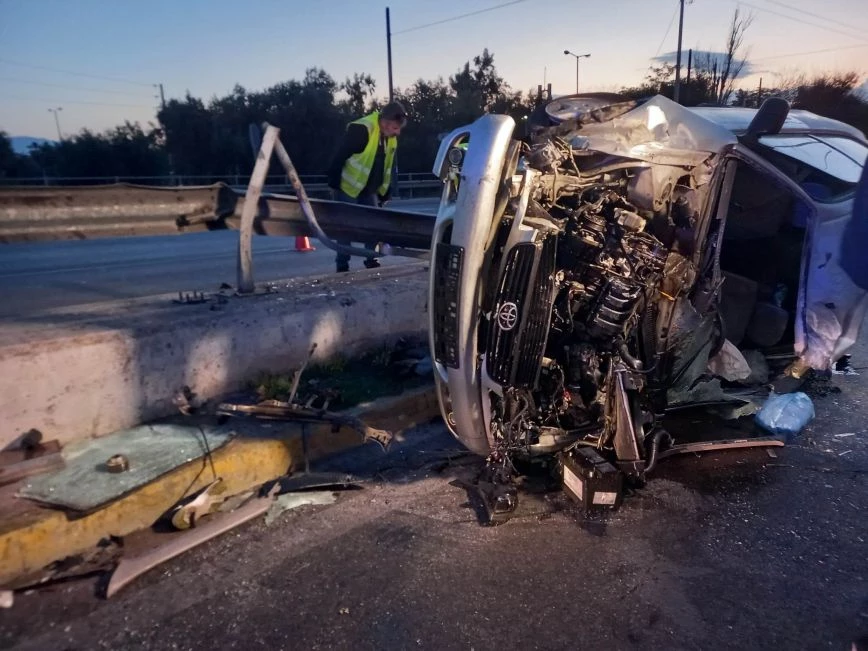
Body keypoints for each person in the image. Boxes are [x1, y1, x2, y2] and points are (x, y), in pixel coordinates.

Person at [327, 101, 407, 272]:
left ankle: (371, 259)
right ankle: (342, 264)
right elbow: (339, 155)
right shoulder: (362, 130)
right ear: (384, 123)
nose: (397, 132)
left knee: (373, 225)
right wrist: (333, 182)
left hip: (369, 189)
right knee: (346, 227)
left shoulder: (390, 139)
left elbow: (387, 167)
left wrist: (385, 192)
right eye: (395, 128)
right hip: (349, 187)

■ ■ ■ ■

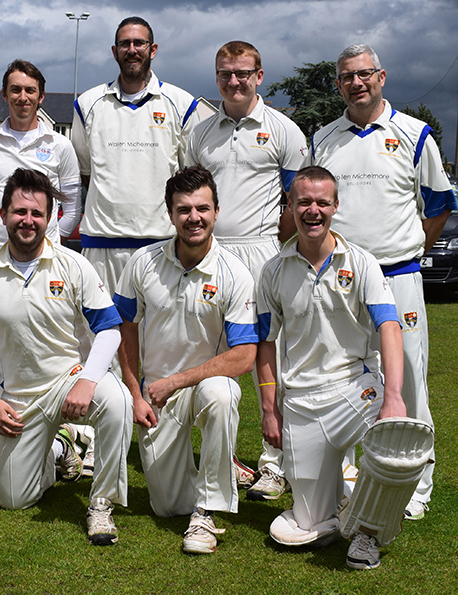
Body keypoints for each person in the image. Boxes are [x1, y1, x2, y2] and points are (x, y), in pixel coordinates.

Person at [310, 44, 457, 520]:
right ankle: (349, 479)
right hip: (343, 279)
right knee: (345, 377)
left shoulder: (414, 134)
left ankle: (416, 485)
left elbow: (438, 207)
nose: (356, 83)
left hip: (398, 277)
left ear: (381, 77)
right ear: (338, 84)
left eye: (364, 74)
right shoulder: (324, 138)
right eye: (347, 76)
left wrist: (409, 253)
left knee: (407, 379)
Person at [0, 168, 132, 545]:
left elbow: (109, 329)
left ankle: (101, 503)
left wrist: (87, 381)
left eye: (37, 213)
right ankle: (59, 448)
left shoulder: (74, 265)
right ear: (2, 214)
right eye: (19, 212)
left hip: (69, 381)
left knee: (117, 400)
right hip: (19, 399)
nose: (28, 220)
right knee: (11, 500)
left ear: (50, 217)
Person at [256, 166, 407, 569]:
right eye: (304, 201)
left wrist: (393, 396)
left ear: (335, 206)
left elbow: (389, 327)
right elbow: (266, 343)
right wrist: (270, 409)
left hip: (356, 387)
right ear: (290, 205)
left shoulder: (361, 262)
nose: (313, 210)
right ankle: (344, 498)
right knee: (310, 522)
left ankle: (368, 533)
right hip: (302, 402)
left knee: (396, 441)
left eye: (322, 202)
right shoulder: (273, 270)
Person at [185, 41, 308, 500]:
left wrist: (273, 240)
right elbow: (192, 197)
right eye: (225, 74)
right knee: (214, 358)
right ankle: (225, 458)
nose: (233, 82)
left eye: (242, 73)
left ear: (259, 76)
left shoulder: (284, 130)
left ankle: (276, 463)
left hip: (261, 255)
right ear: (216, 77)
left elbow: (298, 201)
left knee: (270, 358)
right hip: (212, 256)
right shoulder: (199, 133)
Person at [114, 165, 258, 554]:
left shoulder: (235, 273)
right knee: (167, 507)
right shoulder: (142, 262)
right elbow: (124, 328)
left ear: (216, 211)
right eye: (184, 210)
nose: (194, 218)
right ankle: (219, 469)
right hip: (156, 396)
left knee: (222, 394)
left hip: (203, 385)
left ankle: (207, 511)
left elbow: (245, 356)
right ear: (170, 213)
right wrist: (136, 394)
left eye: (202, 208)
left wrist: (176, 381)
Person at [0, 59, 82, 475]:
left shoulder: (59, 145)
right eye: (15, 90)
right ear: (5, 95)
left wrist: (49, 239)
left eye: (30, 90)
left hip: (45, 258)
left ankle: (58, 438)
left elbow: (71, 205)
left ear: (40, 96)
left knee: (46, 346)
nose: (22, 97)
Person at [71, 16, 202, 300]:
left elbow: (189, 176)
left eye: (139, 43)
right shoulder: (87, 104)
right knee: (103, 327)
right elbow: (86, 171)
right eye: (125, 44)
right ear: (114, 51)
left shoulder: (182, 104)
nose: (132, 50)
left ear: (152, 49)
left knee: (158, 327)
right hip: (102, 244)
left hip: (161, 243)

■ ■ ■ ■

• **EXERCISE INSTRUCTIONS**: Return word for word the lines above from the line with "left elbow: (438, 207)" to the line with "left ankle: (207, 511)", including both and leaving out all others.

• **FINISHED EXERCISE**:
left elbow: (438, 207)
nose: (356, 83)
left hip: (398, 277)
left ear: (381, 77)
right ear: (338, 84)
left eye: (364, 74)
right shoulder: (324, 138)
right eye: (347, 76)
left wrist: (409, 253)
left knee: (407, 379)
Person at [0, 168, 132, 545]:
left elbow: (109, 329)
left ankle: (101, 503)
left wrist: (87, 381)
left eye: (37, 213)
right ankle: (59, 448)
left shoulder: (74, 265)
right ear: (2, 214)
right eye: (19, 212)
left hip: (69, 381)
left knee: (117, 400)
right hip: (19, 399)
nose: (28, 220)
right knee: (11, 500)
left ear: (50, 217)
Person at [256, 166, 407, 569]:
right eye: (304, 201)
left wrist: (393, 396)
left ear: (335, 206)
left elbow: (389, 327)
right elbow: (266, 343)
right wrist: (270, 409)
left hip: (356, 387)
right ear: (290, 205)
left shoulder: (361, 262)
nose: (313, 210)
right ankle: (344, 498)
right knee: (310, 522)
left ankle: (368, 533)
right hip: (302, 402)
left knee: (396, 441)
left eye: (322, 202)
right shoulder: (273, 270)
Person at [185, 41, 308, 500]:
left wrist: (273, 240)
right elbow: (192, 197)
right eye: (225, 74)
right knee: (214, 358)
right ankle: (225, 458)
nose: (233, 82)
left eye: (242, 73)
left ear: (259, 76)
left shoulder: (284, 130)
left ankle: (276, 463)
left hip: (261, 255)
right ear: (216, 77)
left elbow: (298, 201)
left knee: (270, 358)
right hip: (212, 256)
right shoulder: (199, 133)
Person at [114, 165, 258, 554]:
left shoulder: (235, 273)
right knee: (167, 507)
right shoulder: (142, 262)
right elbow: (124, 328)
left ear: (216, 211)
right eye: (184, 210)
nose: (194, 218)
right ankle: (219, 469)
right hip: (156, 396)
left knee: (222, 394)
left hip: (203, 385)
left ankle: (207, 511)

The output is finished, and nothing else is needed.